Other mountains are built by volcanoes. Hot melted rock pushes up from inside the Earth and hardens layer by layer. Mount Fuji in Japan and the volcanoes of Hawaii were built this way. Some mountains form when huge blocks of rock break along cracks called faults and one block lifts up. The Sierra Nevada in California formed by this kind of lifting.
The weather on a mountain changes as you go up. The higher you climb, the colder and thinner the air gets. For every 1,000 feet you climb, the temperature drops about 3 to 5 degrees Fahrenheit. That is why many tall mountains have snow on top all year, even near the equator. Mount Kilimanjaro sits just south of the equator in Africa, but its summit is covered in ice.

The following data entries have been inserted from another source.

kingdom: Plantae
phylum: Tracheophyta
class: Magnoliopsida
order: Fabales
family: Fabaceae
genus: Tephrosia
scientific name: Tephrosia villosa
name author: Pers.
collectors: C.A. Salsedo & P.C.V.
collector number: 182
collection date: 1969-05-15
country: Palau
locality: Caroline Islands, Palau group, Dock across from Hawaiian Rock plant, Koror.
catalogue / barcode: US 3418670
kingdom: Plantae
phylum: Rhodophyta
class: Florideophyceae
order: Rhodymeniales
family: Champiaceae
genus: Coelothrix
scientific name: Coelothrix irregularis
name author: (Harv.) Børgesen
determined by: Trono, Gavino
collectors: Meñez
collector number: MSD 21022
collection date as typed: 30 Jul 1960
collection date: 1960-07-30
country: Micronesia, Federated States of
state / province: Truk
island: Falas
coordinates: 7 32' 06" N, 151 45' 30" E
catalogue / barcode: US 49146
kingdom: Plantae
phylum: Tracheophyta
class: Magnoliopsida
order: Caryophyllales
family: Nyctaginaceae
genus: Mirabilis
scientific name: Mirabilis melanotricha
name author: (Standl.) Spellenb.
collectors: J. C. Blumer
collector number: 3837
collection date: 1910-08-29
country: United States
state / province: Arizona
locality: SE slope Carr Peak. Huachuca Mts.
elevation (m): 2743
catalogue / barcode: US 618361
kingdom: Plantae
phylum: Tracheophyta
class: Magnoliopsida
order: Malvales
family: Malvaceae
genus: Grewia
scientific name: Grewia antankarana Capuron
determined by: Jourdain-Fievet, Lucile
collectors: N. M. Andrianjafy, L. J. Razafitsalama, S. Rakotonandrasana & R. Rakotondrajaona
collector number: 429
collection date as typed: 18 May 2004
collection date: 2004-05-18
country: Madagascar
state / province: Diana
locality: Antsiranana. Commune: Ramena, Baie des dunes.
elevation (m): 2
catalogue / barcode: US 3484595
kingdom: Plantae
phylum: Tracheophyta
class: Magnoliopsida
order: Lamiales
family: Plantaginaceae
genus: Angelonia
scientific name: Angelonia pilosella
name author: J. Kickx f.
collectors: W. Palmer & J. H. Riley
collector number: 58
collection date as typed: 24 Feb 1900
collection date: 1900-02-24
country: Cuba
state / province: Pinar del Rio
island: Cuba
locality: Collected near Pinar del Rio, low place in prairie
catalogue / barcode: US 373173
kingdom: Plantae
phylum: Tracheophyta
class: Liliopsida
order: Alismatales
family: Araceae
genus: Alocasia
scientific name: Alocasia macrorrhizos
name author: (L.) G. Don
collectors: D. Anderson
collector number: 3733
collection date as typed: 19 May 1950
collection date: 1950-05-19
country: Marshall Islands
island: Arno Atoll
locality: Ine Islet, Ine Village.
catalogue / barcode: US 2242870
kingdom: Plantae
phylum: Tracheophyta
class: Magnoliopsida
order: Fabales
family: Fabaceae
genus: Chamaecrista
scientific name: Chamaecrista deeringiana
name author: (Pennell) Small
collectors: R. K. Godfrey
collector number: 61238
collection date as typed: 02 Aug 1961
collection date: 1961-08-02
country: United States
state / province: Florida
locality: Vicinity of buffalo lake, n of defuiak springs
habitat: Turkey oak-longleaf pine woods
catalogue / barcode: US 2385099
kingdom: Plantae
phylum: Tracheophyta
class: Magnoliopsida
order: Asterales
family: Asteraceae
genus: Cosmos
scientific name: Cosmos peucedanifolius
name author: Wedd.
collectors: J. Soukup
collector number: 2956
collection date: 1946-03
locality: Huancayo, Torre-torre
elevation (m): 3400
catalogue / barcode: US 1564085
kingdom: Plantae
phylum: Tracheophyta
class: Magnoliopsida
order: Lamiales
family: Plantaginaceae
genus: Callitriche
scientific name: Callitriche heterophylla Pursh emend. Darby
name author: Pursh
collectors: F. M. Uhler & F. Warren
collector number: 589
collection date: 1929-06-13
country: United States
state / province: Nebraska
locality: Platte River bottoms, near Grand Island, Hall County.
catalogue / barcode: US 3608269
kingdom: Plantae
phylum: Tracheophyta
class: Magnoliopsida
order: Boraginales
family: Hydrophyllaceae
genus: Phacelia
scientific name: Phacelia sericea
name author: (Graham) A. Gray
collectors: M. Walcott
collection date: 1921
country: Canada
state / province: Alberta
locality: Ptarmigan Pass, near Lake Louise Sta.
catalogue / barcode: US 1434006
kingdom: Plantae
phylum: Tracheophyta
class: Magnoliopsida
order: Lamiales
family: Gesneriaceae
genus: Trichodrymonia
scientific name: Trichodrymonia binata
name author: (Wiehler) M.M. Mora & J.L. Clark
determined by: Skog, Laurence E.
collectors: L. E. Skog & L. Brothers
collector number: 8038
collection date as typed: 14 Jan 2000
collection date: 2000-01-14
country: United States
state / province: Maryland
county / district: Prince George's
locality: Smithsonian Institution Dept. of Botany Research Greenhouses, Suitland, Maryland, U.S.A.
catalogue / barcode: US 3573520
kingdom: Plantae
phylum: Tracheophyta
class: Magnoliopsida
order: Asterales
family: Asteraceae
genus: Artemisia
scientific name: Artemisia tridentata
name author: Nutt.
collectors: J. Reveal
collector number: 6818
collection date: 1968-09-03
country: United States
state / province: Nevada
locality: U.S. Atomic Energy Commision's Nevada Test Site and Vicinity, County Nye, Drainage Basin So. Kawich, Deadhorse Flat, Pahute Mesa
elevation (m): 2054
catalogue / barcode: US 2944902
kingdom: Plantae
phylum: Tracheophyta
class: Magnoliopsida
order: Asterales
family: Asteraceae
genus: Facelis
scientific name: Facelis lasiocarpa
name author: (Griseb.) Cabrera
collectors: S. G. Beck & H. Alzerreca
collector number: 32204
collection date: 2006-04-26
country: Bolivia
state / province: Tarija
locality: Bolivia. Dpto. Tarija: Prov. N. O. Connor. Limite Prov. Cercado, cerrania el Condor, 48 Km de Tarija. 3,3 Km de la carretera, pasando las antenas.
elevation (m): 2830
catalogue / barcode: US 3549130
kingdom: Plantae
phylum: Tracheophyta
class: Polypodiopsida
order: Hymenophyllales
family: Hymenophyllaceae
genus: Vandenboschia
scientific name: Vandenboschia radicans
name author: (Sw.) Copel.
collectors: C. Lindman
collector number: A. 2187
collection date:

Different plants and animals live at different heights on a mountain. The lower slopes might have thick forests. Higher up, the trees get shorter and finally stop growing at a place called the tree line. Above that, only tough grasses, mosses, and small flowers survive. Animals like mountain goats, snow leopards, and yaks have thick fur and strong lungs that help them live where the air is thin.
Mountains matter to people too. About one in ten humans lives in a mountain region. Mountains store fresh water as snow and ice, then release it into rivers each spring. Many of the world's biggest rivers, including the Ganges, the Amazon, and the Mississippi, begin in mountains. Mountains also show up in stories and beliefs around the world. Many cultures have treated their tallest peaks as sacred places where gods or spirits live.